With the implementation of the Future Plan, there is a unique opportunity to open up the collection, i.e. to secure it for future generations in terms of conservation, to digitalise it and to make it accessible for innovative applications. The aim is to develop the collection into an open, digital-analogue knowledge infrastructure - with the aim of creating and networking knowledge that can meet future scientific, social and technological requirements.

Creating and sharing knowledge collaboratively

"The Institutional Strategy enables us to open up the museum even further - we invite the public, politicians and businesses to utilise the museum's treasures, our knowledge and expertise and our research." (Dr Susanne Hecker, Head of the Society and Nature research area and the Knowledge Transfer sub-project in the Future Plan)

The aim is to further develop the Museum für Naturkunde and its exhibition into a living place of knowledge and an open information infrastructure that makes the museum's collection and research accessible and tangible. This also includes innovative collaborations between the museum and other partners to develop pioneering formats for interdisciplinary and participatory science. Against the backdrop of global challenges with ecological, social and democratic dimensions, it is essential to use the means of knowledge transfer and exchange to provide well-founded and multi-faceted knowledge and thereby promote social debates on the relationship between humans and nature on the basis of scientific expertise.

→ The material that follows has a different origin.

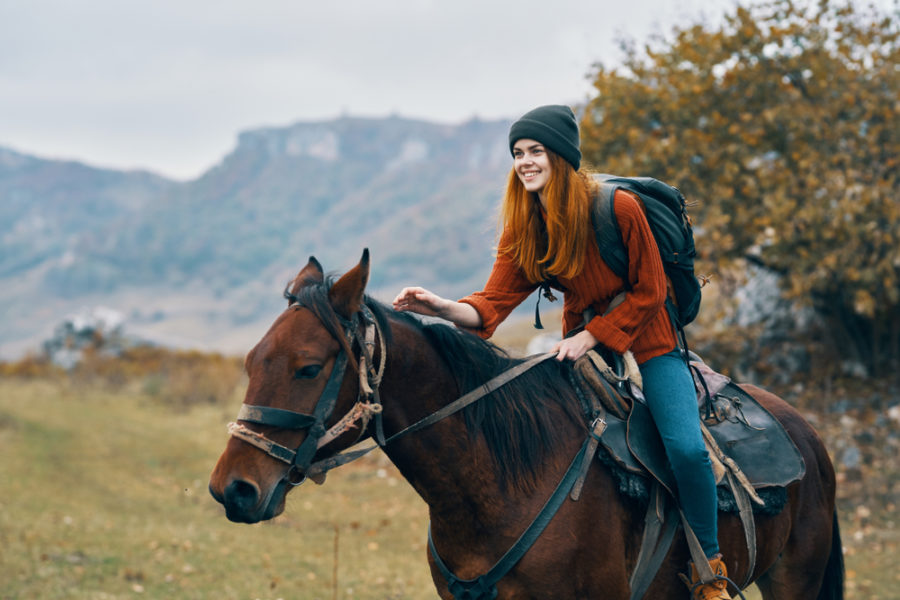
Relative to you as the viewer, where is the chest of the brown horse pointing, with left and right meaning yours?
facing the viewer and to the left of the viewer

One museum, two locations 

"Now we can finally renovate the entire building in order to develop into an open and integrative research museum in the middle of the city" (Stephan Junker, Managing Director)

"We will open up and research our extensive collection in Adlershof." (Stephan Junker, Managing Director of the Museum für Naturkunde Berlin) 

In order to be able to implement all projects of the future plan, an additional, second location will be built in Berlin-Adlershof: for excellent science and collection development, with a modern collection infrastructure, laboratories for collection care and collection-related science, (semi-) automatic digitisation and development systems as well as equipment for imaging processes. The methods, techniques and products developed will also be available as a service for a wide range of users. Objects, digitised material and the knowledge they contain will become inspiration for co-productions and innovations - also thanks to the proximity to high-tech companies and start-ups at the Adlershof site.

The new location will be a collection research centre and development centre for technologies in the areas of conservation research, collection processing, conservation-restoration processing and modern collection use. Digital collection cataloguing and conservation processing are offered as a service - also commercially - for valuable natural history and cultural history collection objects in need of restoration. A milestone for national and international co-operation!

Creating a visible and tangible path for the future

"We are making the museum's development into the future transparent and tangible. The public can actively help shape the museum in various formats." (Stefanie Krzyzniewski, Head of Public Relations)

In the biannual journals "For Nature" you can find out how the Museum für Naturkunde Berlin is making itself fit for the future. The journals are enclosed with the daily newspaper DER TAGESSPIEGEL and are on public display in the museum. Of course, the content is also available on the website.

The YouTube series under the hashtag #MuseumsEvolution provides insights into processes that take place behind the scenes. For example, a camera accompanies construction work, watches snails being digitised or exhibitions being set up.